START Data for processing
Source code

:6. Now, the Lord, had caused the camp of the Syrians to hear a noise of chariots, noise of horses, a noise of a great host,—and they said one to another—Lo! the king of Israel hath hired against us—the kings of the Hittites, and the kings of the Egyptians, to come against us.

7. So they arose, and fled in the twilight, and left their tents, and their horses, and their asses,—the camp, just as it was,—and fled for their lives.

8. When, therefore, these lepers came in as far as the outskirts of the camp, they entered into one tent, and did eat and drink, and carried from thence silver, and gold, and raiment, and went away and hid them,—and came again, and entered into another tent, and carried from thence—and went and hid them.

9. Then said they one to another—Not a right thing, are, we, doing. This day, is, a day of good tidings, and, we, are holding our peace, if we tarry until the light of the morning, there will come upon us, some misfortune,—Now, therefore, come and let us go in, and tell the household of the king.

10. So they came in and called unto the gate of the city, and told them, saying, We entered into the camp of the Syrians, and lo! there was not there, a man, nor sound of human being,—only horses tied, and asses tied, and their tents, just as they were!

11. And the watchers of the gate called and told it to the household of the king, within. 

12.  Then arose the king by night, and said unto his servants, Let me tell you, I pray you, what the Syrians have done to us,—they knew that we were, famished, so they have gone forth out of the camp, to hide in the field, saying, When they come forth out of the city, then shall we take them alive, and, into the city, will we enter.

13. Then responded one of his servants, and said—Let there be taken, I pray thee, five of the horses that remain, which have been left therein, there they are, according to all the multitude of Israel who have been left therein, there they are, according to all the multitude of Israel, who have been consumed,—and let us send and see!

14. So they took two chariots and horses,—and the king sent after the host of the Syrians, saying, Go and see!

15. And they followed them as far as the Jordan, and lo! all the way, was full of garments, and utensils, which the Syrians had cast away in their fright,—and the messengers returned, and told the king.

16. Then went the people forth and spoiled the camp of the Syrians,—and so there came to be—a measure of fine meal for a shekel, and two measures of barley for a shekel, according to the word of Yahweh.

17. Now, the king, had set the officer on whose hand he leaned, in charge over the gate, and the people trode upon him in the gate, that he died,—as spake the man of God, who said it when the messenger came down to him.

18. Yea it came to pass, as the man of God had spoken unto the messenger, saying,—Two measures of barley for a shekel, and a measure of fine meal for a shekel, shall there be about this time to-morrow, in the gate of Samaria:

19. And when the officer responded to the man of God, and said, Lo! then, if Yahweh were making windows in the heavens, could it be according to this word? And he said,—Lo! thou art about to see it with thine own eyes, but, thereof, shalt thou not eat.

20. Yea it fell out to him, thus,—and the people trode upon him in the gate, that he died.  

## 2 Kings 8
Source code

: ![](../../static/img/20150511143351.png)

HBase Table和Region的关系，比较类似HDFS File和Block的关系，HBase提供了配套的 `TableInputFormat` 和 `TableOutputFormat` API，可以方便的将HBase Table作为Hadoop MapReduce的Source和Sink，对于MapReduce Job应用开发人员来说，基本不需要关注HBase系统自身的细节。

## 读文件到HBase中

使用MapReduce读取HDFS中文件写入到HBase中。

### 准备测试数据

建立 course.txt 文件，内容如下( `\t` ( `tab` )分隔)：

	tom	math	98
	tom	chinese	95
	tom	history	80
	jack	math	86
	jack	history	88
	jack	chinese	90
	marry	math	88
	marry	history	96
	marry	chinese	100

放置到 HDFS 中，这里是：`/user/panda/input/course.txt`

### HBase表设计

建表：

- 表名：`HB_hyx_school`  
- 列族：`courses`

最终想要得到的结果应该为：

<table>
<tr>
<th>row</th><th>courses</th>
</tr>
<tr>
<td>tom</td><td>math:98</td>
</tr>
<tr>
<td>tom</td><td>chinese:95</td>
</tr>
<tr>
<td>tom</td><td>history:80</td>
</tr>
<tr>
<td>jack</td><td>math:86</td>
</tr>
END Data for processing
Type out the material again exactly as presented.

Answer to this task -
Source code

:6. Now, the Lord, had caused the camp of the Syrians to hear a noise of chariots, noise of horses, a noise of a great host,—and they said one to another—Lo! the king of Israel hath hired against us—the kings of the Hittites, and the kings of the Egyptians, to come against us.

7. So they arose, and fled in the twilight, and left their tents, and their horses, and their asses,—the camp, just as it was,—and fled for their lives.

8. When, therefore, these lepers came in as far as the outskirts of the camp, they entered into one tent, and did eat and drink, and carried from thence silver, and gold, and raiment, and went away and hid them,—and came again, and entered into another tent, and carried from thence—and went and hid them.

9. Then said they one to another—Not a right thing, are, we, doing. This day, is, a day of good tidings, and, we, are holding our peace, if we tarry until the light of the morning, there will come upon us, some misfortune,—Now, therefore, come and let us go in, and tell the household of the king.

10. So they came in and called unto the gate of the city, and told them, saying, We entered into the camp of the Syrians, and lo! there was not there, a man, nor sound of human being,—only horses tied, and asses tied, and their tents, just as they were!

11. And the watchers of the gate called and told it to the household of the king, within. 

12.  Then arose the king by night, and said unto his servants, Let me tell you, I pray you, what the Syrians have done to us,—they knew that we were, famished, so they have gone forth out of the camp, to hide in the field, saying, When they come forth out of the city, then shall we take them alive, and, into the city, will we enter.

13. Then responded one of his servants, and said—Let there be taken, I pray thee, five of the horses that remain, which have been left therein, there they are, according to all the multitude of Israel who have been left therein, there they are, according to all the multitude of Israel, who have been consumed,—and let us send and see!

14. So they took two chariots and horses,—and the king sent after the host of the Syrians, saying, Go and see!

15. And they followed them as far as the Jordan, and lo! all the way, was full of garments, and utensils, which the Syrians had cast away in their fright,—and the messengers returned, and told the king.

16. Then went the people forth and spoiled the camp of the Syrians,—and so there came to be—a measure of fine meal for a shekel, and two measures of barley for a shekel, according to the word of Yahweh.

17. Now, the king, had set the officer on whose hand he leaned, in charge over the gate, and the people trode upon him in the gate, that he died,—as spake the man of God, who said it when the messenger came down to him.

18. Yea it came to pass, as the man of God had spoken unto the messenger, saying,—Two measures of barley for a shekel, and a measure of fine meal for a shekel, shall there be about this time to-morrow, in the gate of Samaria:

19. And when the officer responded to the man of God, and said, Lo! then, if Yahweh were making windows in the heavens, could it be according to this word? And he said,—Lo! thou art about to see it with thine own eyes, but, thereof, shalt thou not eat.

20. Yea it fell out to him, thus,—and the people trode upon him in the gate, that he died.  

## 2 Kings 8
Source code

: ![](../../static/img/20150511143351.png)

HBase Table和Region的关系，比较类似HDFS File和Block的关系，HBase提供了配套的 `TableInputFormat` 和 `TableOutputFormat` API，可以方便的将HBase Table作为Hadoop MapReduce的Source和Sink，对于MapReduce Job应用开发人员来说，基本不需要关注HBase系统自身的细节。

## 读文件到HBase中

使用MapReduce读取HDFS中文件写入到HBase中。

### 准备测试数据

建立 course.txt 文件，内容如下( `\t` ( `tab` )分隔)：

	tom	math	98
	tom	chinese	95
	tom	history	80
	jack	math	86
	jack	history	88
	jack	chinese	90
	marry	math	88
	marry	history	96
	marry	chinese	100

放置到 HDFS 中，这里是：`/user/panda/input/course.txt`

### HBase表设计

建表：

- 表名：`HB_hyx_school`  
- 列族：`courses`

最终想要得到的结果应该为：

<table>
<tr>
<th>row</th><th>courses</th>
</tr>
<tr>
<td>tom</td><td>math:98</td>
</tr>
<tr>
<td>tom</td><td>chinese:95</td>
</tr>
<tr>
<td>tom</td><td>history:80</td>
</tr>
<tr>
<td>jack</td><td>math:86</td>
</tr>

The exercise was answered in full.